Segundo a transcrição oficial da conversa, disponível na web, Ieltsin emendou, sobre Gorbatchov: "Certamente vamos enviar-lhe de imediato o texto do nosso acordo, pois ele seguramente terá de tomar decisões em seu nível".

Antevia-se, claro, a renúncia gorbatchovista, anunciada a 25 de dezembro de 1991. O Prêmio Nobel da Paz de 1990, adulado no Ocidente sobretudo por esforços para demolir a Guerra Fria, sofria incontornável derrota política.

Nos diálogos de dezembro com os EUA, Gorbatchov e Ieltsin convergiram em dois pontos. Esforçaram-se para desfazer temores sobre controle do arsenal nuclear e enfatizaram desejos de preservar e aprofundar as relações entre Washington e Moscou.

O caso de Ieltsin foi ainda mais emblemático.

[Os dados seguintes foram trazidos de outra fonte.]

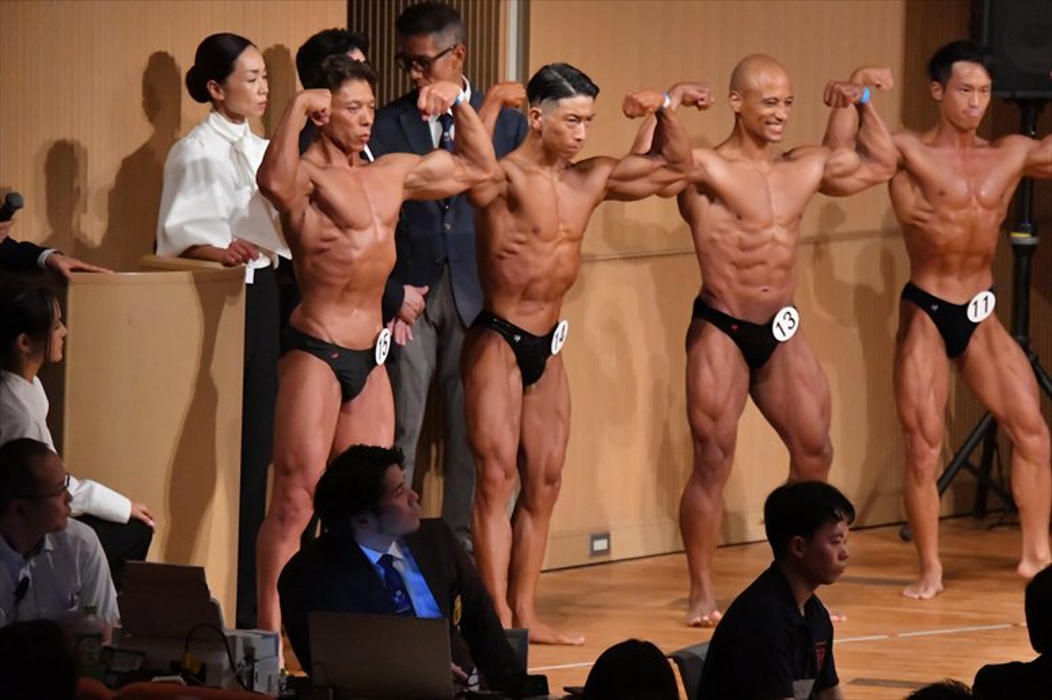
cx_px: 526
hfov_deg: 7.6
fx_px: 7886
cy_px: 350
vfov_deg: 5.1
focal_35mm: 270
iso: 11400
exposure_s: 1/400
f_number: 5.6
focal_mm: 180
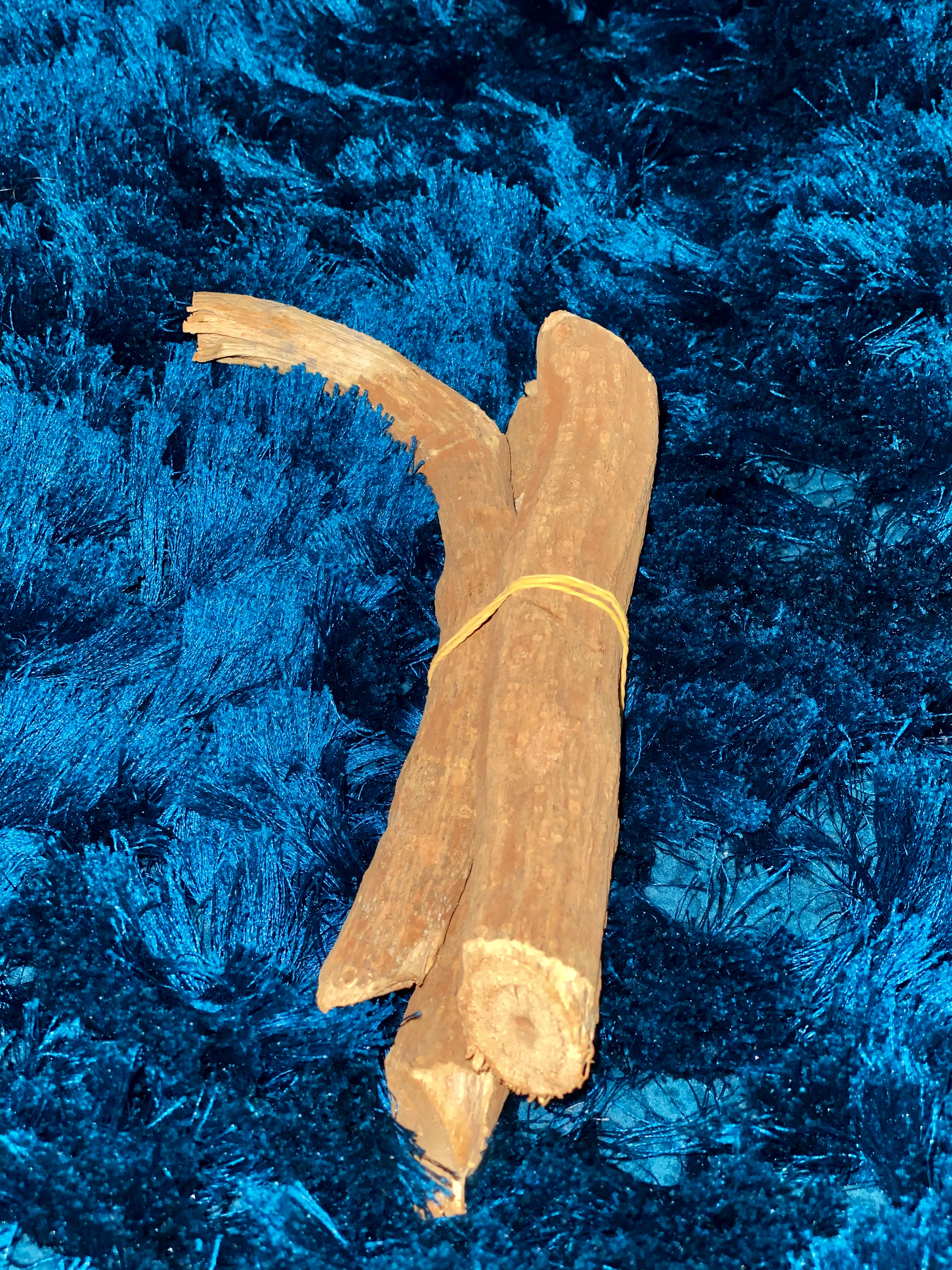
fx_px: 1907
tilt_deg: -45.7
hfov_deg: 28.0
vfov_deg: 36.8
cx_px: 476
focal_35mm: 52
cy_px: 635
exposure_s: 1/34
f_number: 2
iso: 80
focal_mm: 6
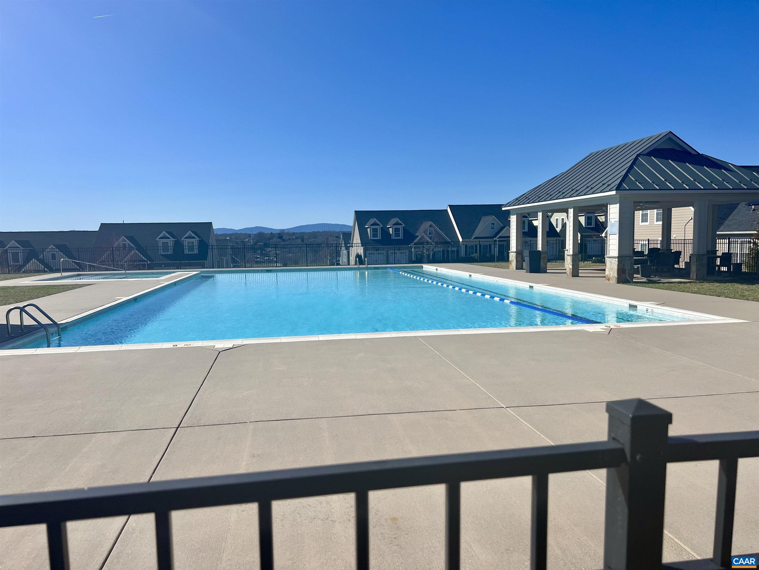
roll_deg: +1.0
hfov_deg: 67.3
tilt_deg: -5.5
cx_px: 380
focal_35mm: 26
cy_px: 285
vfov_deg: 53.1
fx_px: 570
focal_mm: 5.7
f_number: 1.5
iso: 50
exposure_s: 1/7463
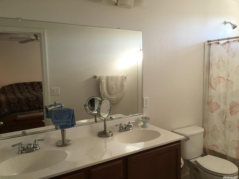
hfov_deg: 61.7
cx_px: 120
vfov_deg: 48.2
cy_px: 90
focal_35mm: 29
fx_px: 200
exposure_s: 1/30
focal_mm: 4.15
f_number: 2.2
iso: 25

Antecipar a informação do fim da URSS a Bush embutia, claramente, a oferta de estreitamento de laços entre o Kremlin e a Casa Branca, com o desejo russo de receber urgente apoio norte-americano para a recuperação econômica.

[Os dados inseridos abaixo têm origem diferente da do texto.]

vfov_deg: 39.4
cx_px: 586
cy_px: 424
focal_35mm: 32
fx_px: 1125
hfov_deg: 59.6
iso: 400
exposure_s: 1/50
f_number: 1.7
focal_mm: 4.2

A leitura norte-americana do momento histórico foi distinta. Prevaleceu, entre democratas e republicanos, a desconfiança em relação a líderes russos com novas propostas, mas oriundos do sistema soviético.

Em Washington, a visão correspondia a contribuir para uma "Rússia estável, mas enfraquecida". Em Moscou, desde então, fortaleceu-se a ideia de o flerte com os EUA ter sido um equívoco colossal.

Percepções diferentes de um momento histórico ocorrido três décadas atrás alimentam até hoje a rivalidade russo-americana. Já está na hora, para o bem da estabilidade global, de a Casa Branca e o Kremlin se entenderem, definitivamente, sobre o significado dos estertores do século 20.